Directions: In the listing below, find the line containing "12.1. Toxicity" and the line containing "3. Research and Development Success Stories", then copy exactly everything from the first through the second, except the pictures.

Records supplied:
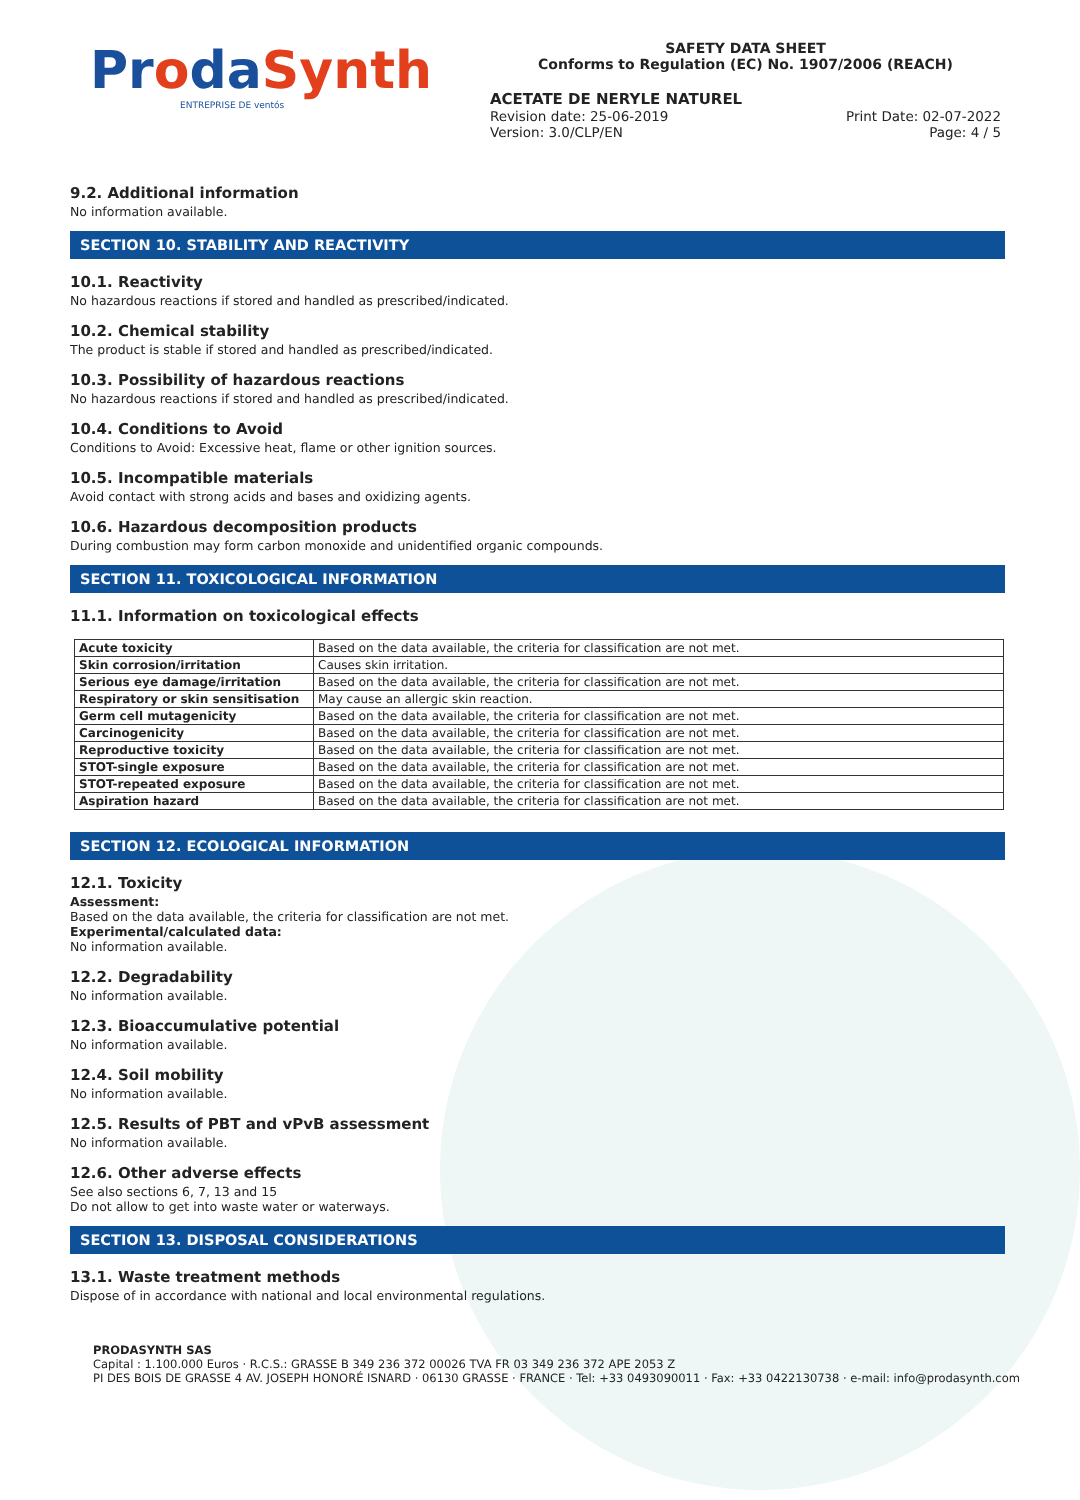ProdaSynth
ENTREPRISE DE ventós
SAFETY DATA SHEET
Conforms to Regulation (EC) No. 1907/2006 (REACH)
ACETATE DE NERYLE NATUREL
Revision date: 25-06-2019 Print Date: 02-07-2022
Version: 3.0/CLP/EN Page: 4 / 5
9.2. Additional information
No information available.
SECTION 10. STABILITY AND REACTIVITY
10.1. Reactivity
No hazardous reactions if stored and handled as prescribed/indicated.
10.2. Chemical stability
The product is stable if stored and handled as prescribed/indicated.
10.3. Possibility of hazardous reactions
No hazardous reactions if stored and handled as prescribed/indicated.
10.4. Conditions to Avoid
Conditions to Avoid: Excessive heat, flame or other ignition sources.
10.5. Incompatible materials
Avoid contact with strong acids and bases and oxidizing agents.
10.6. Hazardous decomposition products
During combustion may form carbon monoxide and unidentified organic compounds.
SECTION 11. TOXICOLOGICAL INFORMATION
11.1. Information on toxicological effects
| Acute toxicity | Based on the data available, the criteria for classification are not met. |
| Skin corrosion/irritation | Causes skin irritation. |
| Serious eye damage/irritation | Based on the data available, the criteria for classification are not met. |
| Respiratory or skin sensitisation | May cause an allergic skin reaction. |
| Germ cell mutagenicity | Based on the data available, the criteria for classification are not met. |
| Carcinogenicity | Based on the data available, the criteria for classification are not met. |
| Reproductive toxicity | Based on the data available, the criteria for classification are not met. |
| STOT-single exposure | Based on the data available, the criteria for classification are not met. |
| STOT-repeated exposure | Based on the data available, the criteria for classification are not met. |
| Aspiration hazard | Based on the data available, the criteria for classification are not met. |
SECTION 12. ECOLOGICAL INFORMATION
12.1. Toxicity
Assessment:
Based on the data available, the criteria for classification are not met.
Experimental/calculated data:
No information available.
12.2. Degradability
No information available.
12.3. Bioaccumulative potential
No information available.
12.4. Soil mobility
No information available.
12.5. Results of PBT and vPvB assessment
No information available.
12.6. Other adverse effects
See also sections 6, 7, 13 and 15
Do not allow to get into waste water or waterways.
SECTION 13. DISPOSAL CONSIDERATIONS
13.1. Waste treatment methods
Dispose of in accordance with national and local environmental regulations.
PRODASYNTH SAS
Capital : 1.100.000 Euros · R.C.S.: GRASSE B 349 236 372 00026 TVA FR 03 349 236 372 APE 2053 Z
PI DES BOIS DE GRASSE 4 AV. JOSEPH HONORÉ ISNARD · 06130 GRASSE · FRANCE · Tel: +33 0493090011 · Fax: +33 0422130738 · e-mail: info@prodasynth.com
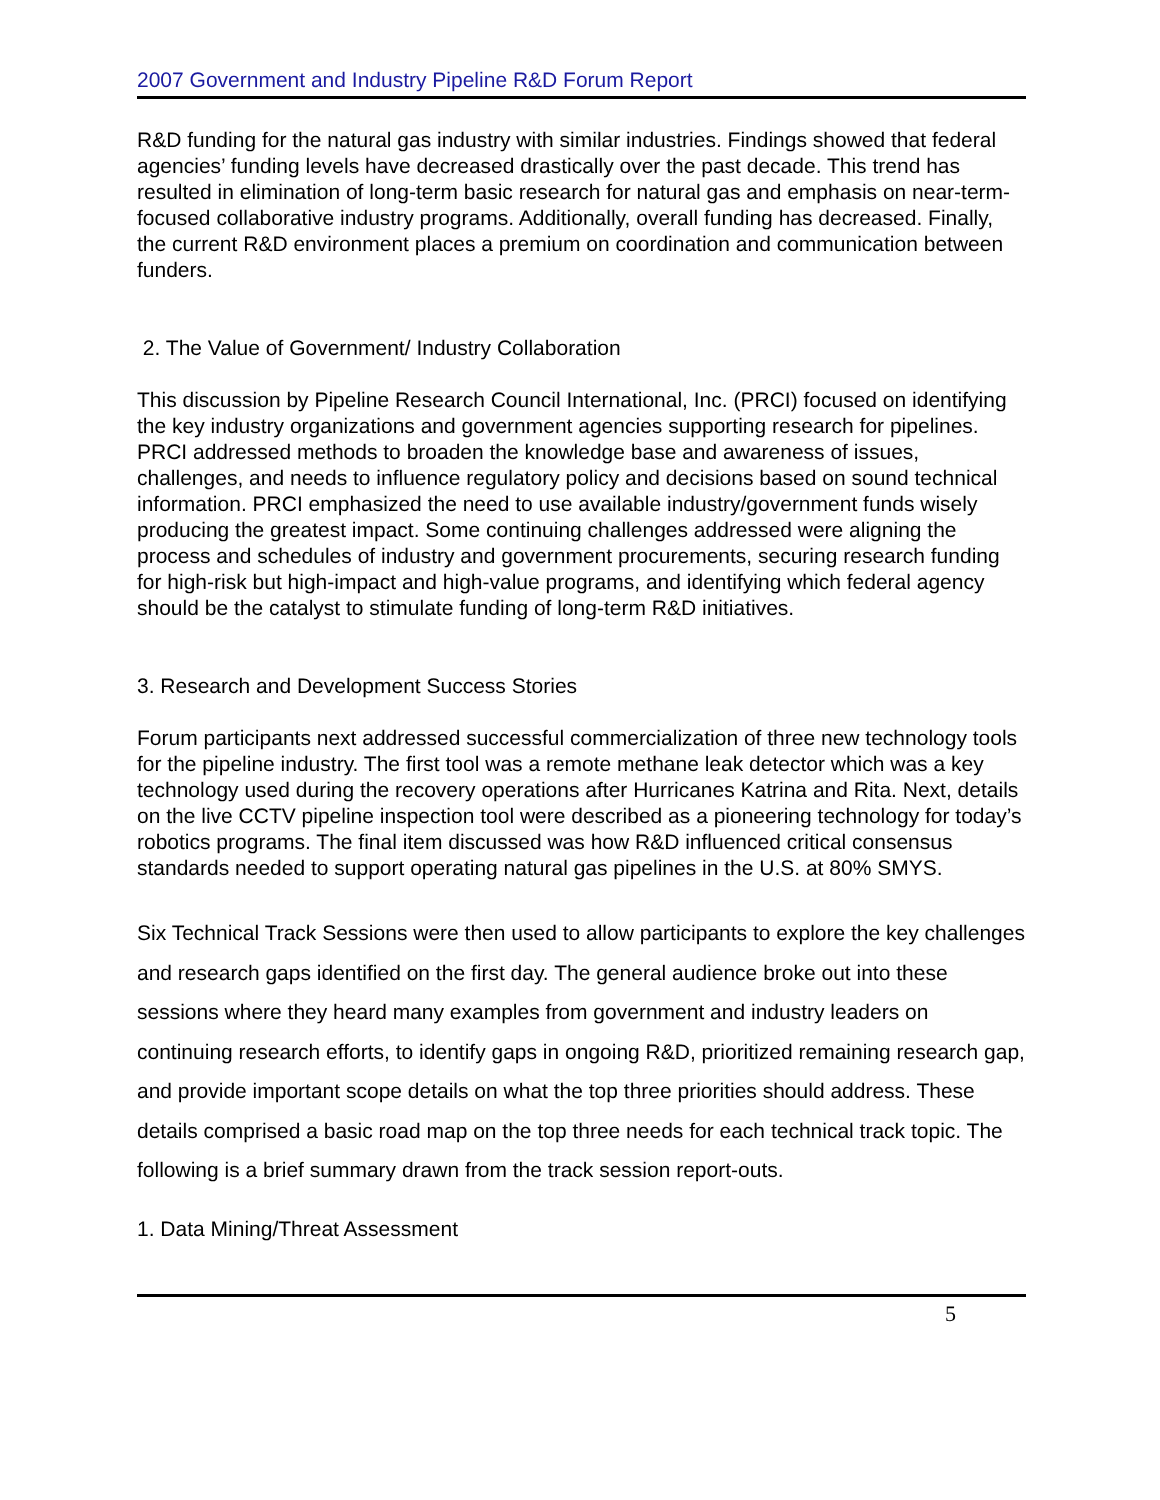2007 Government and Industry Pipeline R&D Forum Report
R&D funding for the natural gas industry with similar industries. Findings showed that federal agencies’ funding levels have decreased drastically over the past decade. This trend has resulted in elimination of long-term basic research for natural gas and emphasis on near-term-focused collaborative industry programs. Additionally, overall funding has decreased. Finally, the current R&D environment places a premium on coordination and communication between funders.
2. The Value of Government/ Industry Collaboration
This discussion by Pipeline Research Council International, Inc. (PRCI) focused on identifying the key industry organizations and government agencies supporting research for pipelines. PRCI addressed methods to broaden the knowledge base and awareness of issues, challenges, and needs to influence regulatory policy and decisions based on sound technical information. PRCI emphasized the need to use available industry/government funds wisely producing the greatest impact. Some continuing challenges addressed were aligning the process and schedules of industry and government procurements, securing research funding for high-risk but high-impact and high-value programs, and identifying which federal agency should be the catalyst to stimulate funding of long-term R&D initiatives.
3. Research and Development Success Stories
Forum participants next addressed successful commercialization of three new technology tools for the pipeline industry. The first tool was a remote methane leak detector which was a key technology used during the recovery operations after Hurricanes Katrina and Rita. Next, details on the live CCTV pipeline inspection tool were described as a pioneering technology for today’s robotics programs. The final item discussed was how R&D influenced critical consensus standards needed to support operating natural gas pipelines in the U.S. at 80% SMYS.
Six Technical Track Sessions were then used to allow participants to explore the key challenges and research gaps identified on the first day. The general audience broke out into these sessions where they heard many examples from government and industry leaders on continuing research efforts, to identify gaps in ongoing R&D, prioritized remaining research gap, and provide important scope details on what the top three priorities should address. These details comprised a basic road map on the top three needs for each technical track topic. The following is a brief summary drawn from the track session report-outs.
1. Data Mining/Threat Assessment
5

Exercise solution:
12.1. Toxicity
Assessment:
Based on the data available, the criteria for classification are not met.
Experimental/calculated data:
No information available.
12.2. Degradability
No information available.
12.3. Bioaccumulative potential
No information available.
12.4. Soil mobility
No information available.
12.5. Results of PBT and vPvB assessment
No information available.
12.6. Other adverse effects
See also sections 6, 7, 13 and 15
Do not allow to get into waste water or waterways.
SECTION 13. DISPOSAL CONSIDERATIONS
13.1. Waste treatment methods
Dispose of in accordance with national and local environmental regulations.
PRODASYNTH SAS
Capital : 1.100.000 Euros · R.C.S.: GRASSE B 349 236 372 00026 TVA FR 03 349 236 372 APE 2053 Z
PI DES BOIS DE GRASSE 4 AV. JOSEPH HONORÉ ISNARD · 06130 GRASSE · FRANCE · Tel: +33 0493090011 · Fax: +33 0422130738 · e-mail: info@prodasynth.com
2007 Government and Industry Pipeline R&D Forum Report
R&D funding for the natural gas industry with similar industries. Findings showed that federal agencies’ funding levels have decreased drastically over the past decade. This trend has resulted in elimination of long-term basic research for natural gas and emphasis on near-term-focused collaborative industry programs. Additionally, overall funding has decreased. Finally, the current R&D environment places a premium on coordination and communication between funders.
2. The Value of Government/ Industry Collaboration
This discussion by Pipeline Research Council International, Inc. (PRCI) focused on identifying the key industry organizations and government agencies supporting research for pipelines. PRCI addressed methods to broaden the knowledge base and awareness of issues, challenges, and needs to influence regulatory policy and decisions based on sound technical information. PRCI emphasized the need to use available industry/government funds wisely producing the greatest impact. Some continuing challenges addressed were aligning the process and schedules of industry and government procurements, securing research funding for high-risk but high-impact and high-value programs, and identifying which federal agency should be the catalyst to stimulate funding of long-term R&D initiatives.
3. Research and Development Success Stories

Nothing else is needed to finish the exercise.